> AIM
Carry on the dating advice text from its last line, writing what comes next.

> TEXT SEGMENT
-- Start --
Isn’t Wheel of Time something like twelve novels? That’s quite an accomplishment! And I’m sure the books take your brain to interesting places, or you wouldn’t take the time to read them. Be sure to share with him the stories you love and the places you go when you’re reading. If you’re passionate about something, no matter what it is, your enthusiasm is charming and contagious.

Take Yes for an Answer

You two went on a date, and after that, you decided to do it again. And again. And again. And again. This is him repeatedly demonstrating that yes, he likes you. You are worth spending time with, and he enjoys your good company.

It’s perfectly fine that you haven’t been to a million places yet. In fact, it’s more than fine. He will likely want to show you some of his favorite places, and there’s nothing like turning someone on to something or somewhere new. You get to experience things for the first time with him, and that will delight him, and make the journey sweet.

Tell a New Story

Instead of telling yourself “I’m boring” or “he’s going to find out that I’m not cultured enough,” accept your greatness. Tell yourself empowering, true stories like, “he is really enjoying my company” and “I have mad listening skills and he really likes that about me.”

Look: Our brains looove to tell us stories. We’re storytelling creatures by nature. Since we’re constantly spinning stories about ourselves in our heads anyway, you might as well pick an empowering story instead of one that will take you out of this connection or bring your mood down.
-- End --
> SUPPLIED RECORDS
-- Start --
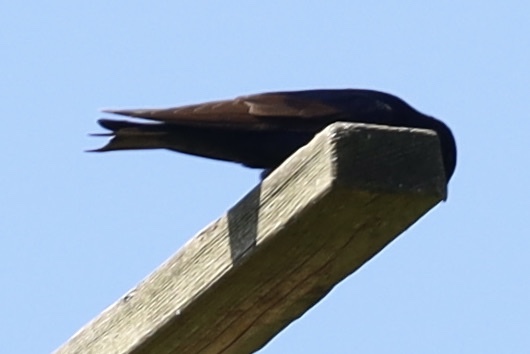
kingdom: Animalia
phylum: Chordata
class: Aves
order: Passeriformes
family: Hirundinidae
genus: Progne
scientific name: Progne subis
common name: Purple martin
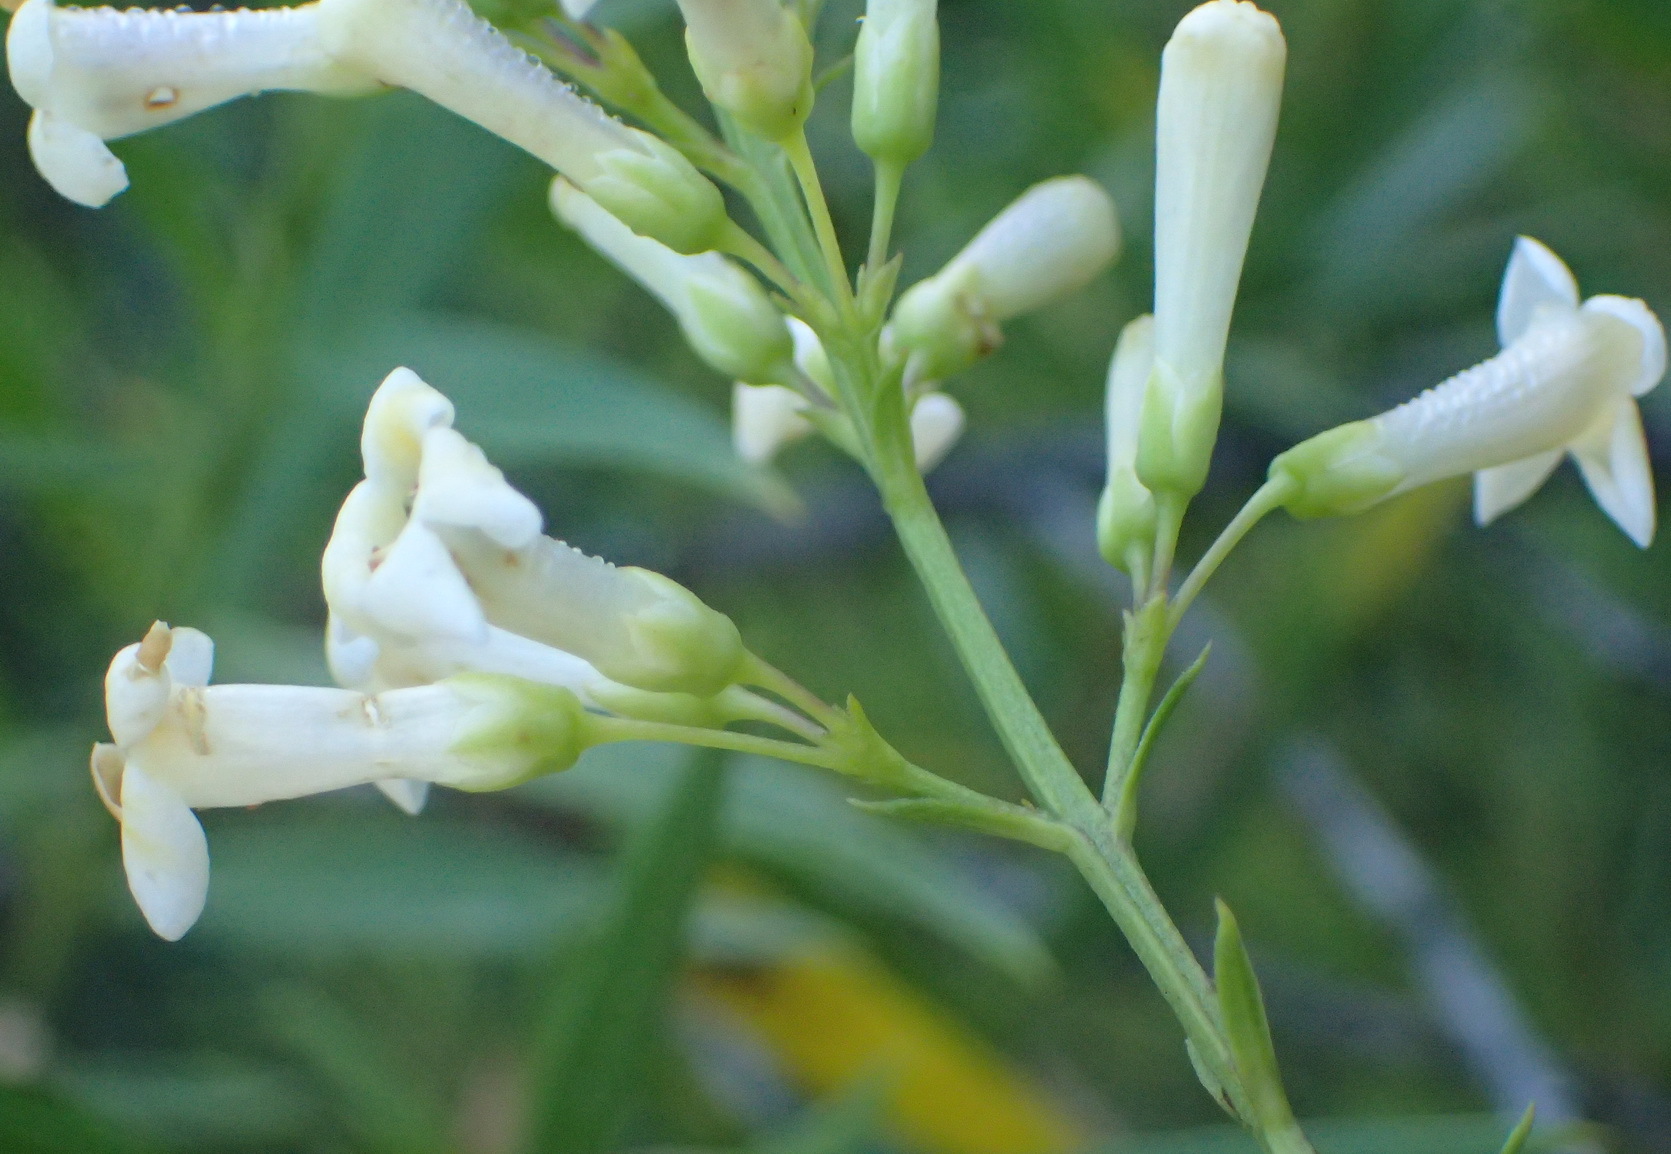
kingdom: Plantae
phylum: Tracheophyta
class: Magnoliopsida
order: Lamiales
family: Scrophulariaceae
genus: Freylinia
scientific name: Freylinia lanceolata
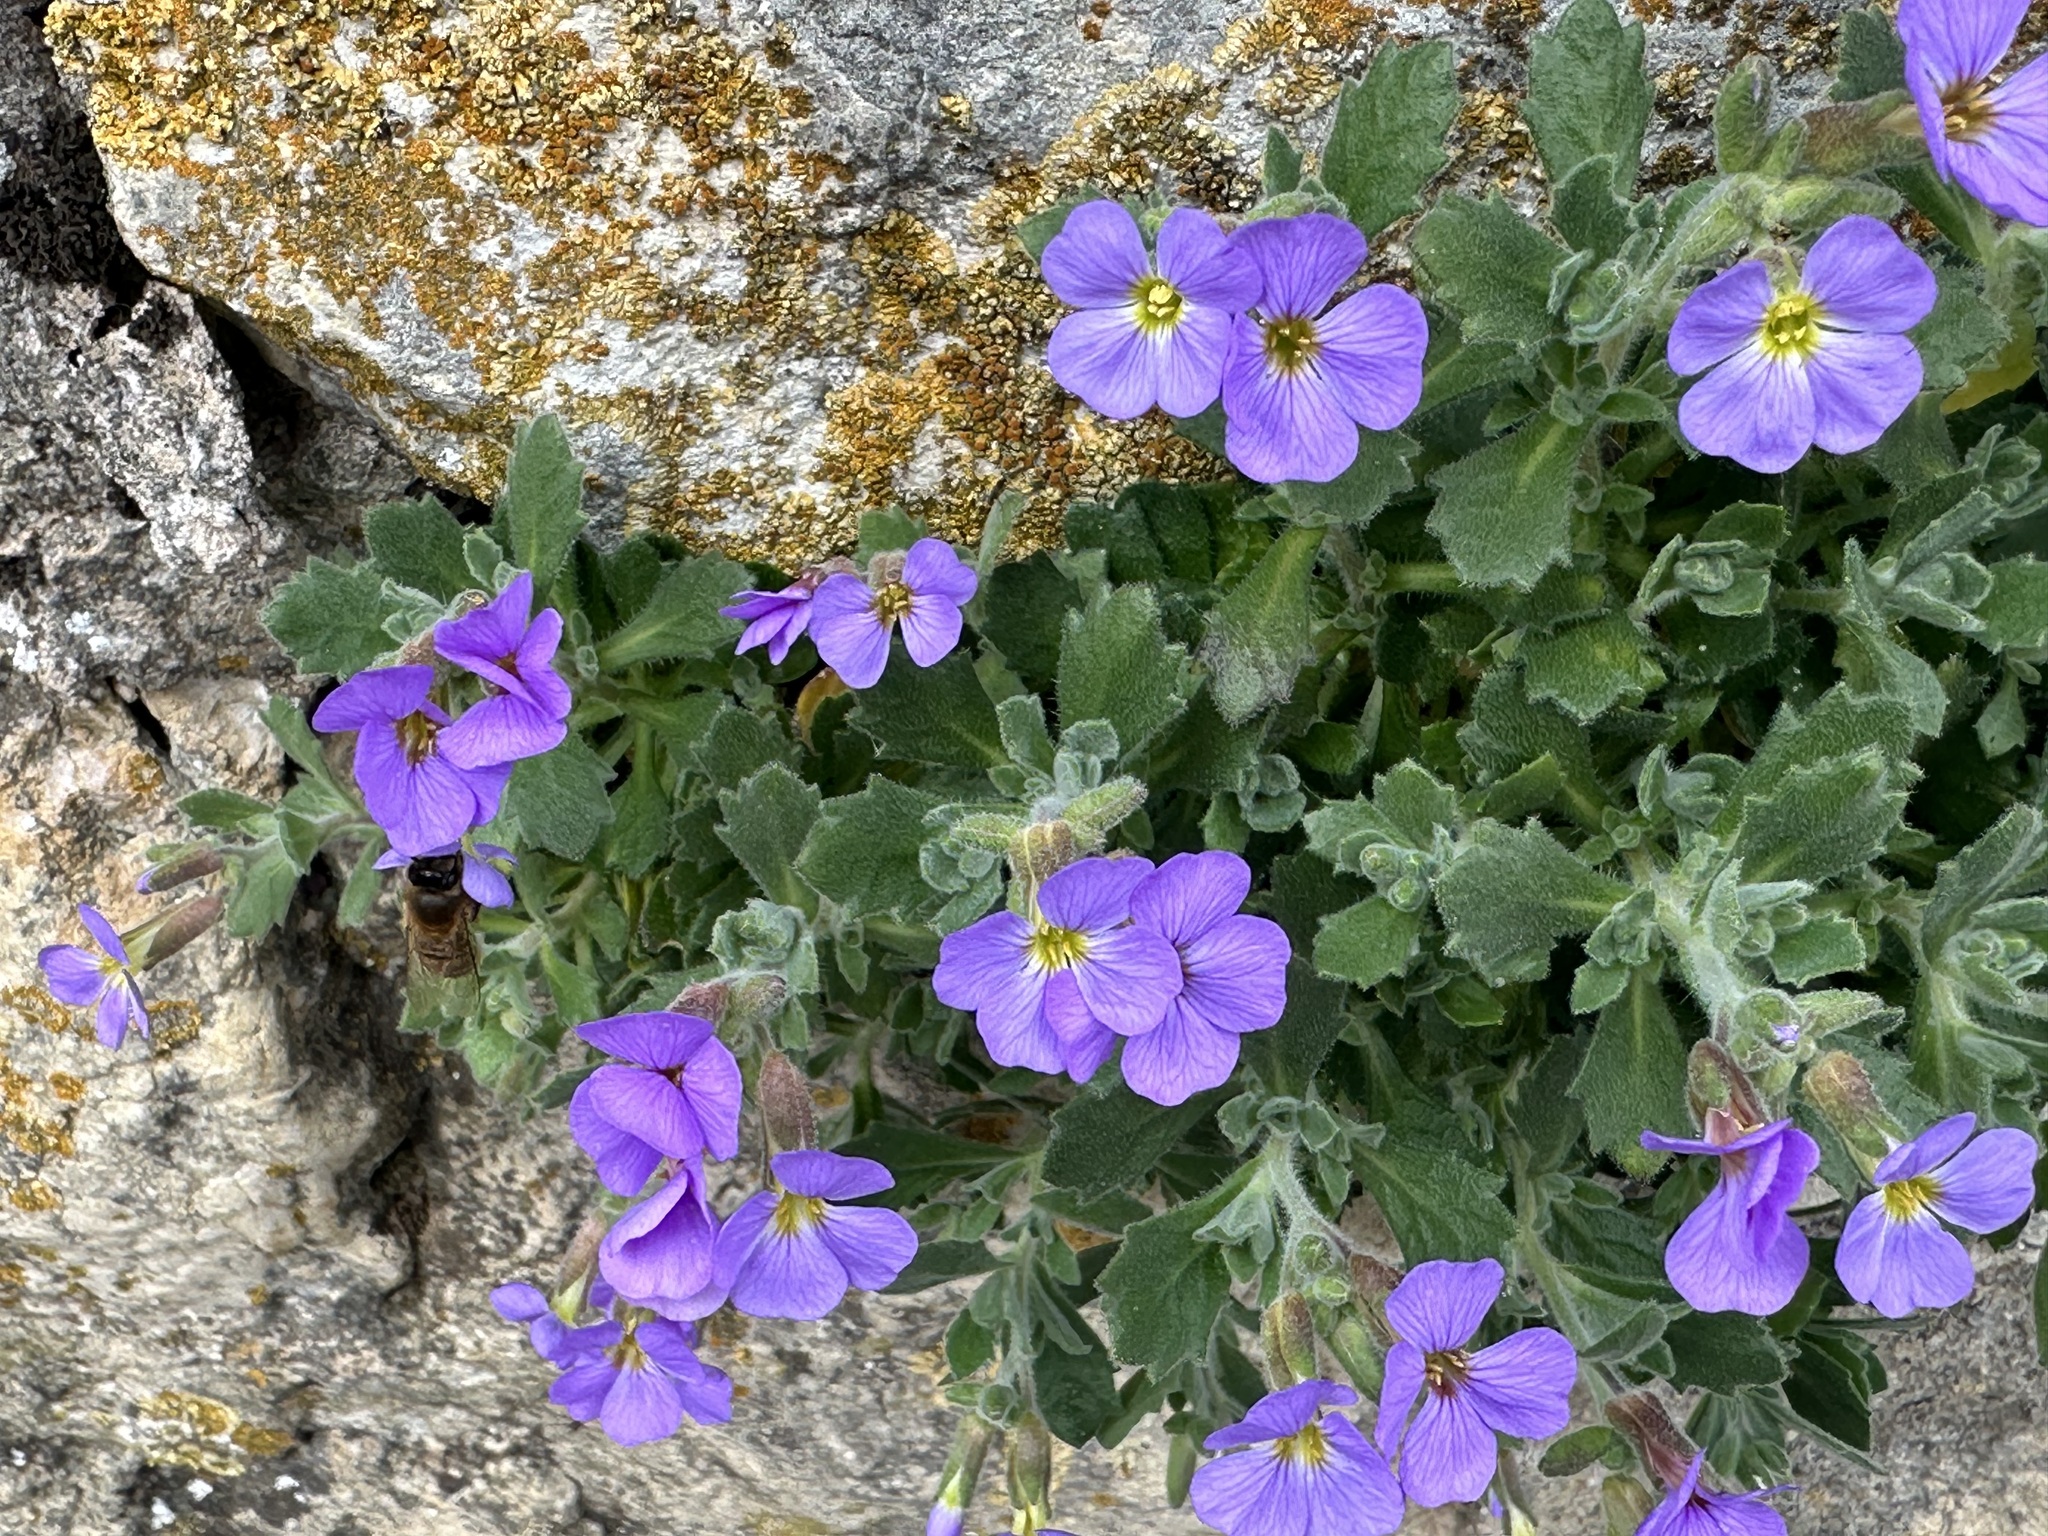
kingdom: Plantae
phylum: Tracheophyta
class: Magnoliopsida
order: Brassicales
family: Brassicaceae
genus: Aubrieta
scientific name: Aubrieta deltoidea
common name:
-- End --
> ANSWER
Opposites Can Compliment

If you said, “I met this amazing guy who loves to travel and go to cultural events, and I never want to do that. Are we a good fit?” I’d have more questions for you. And frankly, I’d be a little concerned — mostly because people tend to enjoy fun things with the people who make them happy.

But you’re not saying this.

Even if you were, it still wouldn’t be over just as long as he was the type of guy who didn’t mind whom he did things with, and you didn’t mind his absence while he took a buddy to do those things instead of you.

What wouldn’t work is if you never wanted to do those things — and you also didn’t want him to do them, either. That’s no bueno.

So, does he need someone worldlier than you? Probably not. He seems to like you just the way you are.

Do I think you two stand a chance? Absolutely.

Vulnerability Rocks!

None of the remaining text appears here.